Nenne alle Körperstrukturen, die laut dem folgenden Auszug über das Barfußlaufen beim Gehen ohne Schuhe gefordert werden.

→ AUSGEWÄHLTER TEXTAUSZUG:
╔══
Muskeln, Sehnen und Bänder werden gefordert

Jetzt im Sommer können wir endlich ein bisschen nett sein zu unseren Füßen: Wir gehen barfuß! Dafür sind sie nämlich eigentlich gemacht. Barfuß laufen fordert Muskeln, Sehnen und Bänder ganz anders, unablässig gleichen sie kleine Unebenheiten aus, von denen der Fuß sonst gar nichts mitbekommt. Diese natürliche Reflexzonenmassage bringt den Blutkreislauf in Schwung, was sich wiederum positiv auf die inneren Organe auswirkt. Der Fuß rollt über seine ganze Länge ab, das entlastet Knie und Bandscheiben, und die Körperhaltung wird verbessert.
╚══
→ Gespeicherte Einträge:
╔══
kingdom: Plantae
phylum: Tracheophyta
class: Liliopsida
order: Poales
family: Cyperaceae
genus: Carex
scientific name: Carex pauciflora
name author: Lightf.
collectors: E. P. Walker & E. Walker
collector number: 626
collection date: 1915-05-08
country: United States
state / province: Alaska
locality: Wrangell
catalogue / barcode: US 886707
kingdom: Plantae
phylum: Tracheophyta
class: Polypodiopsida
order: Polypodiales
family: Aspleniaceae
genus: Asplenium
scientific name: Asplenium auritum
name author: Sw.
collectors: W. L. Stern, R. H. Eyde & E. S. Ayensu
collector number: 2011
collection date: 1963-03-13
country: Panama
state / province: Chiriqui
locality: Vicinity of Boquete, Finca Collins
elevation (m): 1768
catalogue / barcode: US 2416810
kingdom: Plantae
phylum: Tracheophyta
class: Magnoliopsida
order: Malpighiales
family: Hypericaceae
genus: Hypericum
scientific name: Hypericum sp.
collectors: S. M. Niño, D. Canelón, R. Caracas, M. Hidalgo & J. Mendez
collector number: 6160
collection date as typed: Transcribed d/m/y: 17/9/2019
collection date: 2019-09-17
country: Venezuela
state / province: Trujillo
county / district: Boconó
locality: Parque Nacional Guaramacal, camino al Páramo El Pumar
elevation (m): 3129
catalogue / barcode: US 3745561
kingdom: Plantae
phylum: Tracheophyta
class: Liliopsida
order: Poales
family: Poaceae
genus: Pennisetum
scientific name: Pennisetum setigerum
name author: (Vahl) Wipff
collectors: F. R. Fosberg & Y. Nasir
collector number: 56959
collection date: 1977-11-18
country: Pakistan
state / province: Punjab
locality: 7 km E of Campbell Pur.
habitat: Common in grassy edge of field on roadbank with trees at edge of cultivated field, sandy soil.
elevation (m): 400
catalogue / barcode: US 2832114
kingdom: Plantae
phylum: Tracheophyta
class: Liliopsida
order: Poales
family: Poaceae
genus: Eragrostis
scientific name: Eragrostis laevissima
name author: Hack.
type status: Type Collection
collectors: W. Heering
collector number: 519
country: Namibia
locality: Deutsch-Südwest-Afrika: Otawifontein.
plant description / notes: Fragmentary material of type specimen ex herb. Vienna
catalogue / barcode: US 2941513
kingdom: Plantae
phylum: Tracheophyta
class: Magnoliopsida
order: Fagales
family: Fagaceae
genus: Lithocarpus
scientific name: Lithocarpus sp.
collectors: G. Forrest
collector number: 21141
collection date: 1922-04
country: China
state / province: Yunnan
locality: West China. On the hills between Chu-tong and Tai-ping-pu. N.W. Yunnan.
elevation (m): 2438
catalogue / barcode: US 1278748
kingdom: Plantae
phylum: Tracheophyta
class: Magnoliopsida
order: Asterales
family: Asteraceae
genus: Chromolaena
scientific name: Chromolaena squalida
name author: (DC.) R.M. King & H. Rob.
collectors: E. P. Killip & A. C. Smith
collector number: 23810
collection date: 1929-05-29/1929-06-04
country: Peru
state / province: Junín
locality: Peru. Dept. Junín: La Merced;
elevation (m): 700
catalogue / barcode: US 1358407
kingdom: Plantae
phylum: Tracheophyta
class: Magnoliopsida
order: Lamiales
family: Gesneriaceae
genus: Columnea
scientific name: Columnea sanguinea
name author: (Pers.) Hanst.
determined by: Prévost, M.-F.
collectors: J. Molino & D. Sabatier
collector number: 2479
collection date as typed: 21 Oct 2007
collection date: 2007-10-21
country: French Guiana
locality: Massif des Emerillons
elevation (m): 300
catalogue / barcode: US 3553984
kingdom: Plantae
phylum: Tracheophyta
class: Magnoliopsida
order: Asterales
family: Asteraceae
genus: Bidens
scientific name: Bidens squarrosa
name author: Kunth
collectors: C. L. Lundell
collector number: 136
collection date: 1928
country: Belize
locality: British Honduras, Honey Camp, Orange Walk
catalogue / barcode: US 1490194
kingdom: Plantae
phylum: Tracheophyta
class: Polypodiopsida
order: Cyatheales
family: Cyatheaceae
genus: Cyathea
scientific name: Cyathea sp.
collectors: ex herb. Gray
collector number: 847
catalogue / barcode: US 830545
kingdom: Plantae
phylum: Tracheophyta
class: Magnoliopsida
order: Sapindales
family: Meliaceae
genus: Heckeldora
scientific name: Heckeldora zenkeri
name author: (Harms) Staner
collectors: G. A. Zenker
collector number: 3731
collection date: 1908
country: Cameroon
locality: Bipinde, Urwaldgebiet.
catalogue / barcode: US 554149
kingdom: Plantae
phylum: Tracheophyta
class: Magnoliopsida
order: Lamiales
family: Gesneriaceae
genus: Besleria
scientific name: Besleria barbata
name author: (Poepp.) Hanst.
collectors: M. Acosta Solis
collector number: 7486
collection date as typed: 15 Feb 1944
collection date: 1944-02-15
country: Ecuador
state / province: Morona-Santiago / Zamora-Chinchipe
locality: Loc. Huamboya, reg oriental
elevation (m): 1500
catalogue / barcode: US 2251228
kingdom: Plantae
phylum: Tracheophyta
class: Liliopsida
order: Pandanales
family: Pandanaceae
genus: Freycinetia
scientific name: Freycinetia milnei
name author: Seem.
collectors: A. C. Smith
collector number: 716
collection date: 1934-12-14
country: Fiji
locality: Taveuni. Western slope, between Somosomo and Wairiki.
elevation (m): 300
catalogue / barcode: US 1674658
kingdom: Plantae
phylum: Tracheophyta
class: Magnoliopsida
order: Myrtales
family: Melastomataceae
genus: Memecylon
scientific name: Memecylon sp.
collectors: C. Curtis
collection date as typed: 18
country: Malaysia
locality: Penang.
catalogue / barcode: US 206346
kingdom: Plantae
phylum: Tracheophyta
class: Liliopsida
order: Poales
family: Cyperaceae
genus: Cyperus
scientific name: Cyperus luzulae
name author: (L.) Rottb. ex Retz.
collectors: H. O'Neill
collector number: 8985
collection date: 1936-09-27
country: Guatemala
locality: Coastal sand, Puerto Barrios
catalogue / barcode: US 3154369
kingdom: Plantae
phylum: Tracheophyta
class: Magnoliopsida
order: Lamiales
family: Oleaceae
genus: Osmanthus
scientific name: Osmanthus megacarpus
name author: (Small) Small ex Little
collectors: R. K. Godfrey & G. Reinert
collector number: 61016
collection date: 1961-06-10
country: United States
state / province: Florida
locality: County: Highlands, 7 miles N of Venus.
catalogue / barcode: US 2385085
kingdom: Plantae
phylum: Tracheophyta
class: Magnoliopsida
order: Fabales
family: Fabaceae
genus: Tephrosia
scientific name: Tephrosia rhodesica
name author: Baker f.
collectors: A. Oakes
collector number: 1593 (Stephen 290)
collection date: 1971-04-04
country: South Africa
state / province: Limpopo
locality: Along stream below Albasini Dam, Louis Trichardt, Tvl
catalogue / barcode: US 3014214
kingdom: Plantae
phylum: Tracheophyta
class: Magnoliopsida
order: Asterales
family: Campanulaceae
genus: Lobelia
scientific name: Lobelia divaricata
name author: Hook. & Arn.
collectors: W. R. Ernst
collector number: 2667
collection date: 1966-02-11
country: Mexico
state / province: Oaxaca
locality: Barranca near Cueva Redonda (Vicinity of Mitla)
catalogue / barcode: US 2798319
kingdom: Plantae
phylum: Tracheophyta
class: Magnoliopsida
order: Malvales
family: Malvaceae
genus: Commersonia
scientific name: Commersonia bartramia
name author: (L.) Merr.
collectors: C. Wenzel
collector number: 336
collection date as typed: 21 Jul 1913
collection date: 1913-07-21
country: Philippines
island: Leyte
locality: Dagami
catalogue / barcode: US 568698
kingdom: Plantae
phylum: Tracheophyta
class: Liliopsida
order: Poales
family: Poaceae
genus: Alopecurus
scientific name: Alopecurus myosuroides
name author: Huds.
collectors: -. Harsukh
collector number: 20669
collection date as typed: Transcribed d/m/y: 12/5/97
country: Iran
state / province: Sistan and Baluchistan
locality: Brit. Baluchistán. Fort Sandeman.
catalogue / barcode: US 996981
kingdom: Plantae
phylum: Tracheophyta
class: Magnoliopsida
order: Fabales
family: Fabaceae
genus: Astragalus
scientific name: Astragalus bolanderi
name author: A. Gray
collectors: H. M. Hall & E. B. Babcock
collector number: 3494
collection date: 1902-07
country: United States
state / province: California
╚══
→ LÖSUNG: Muskeln, Sehnen und Bänder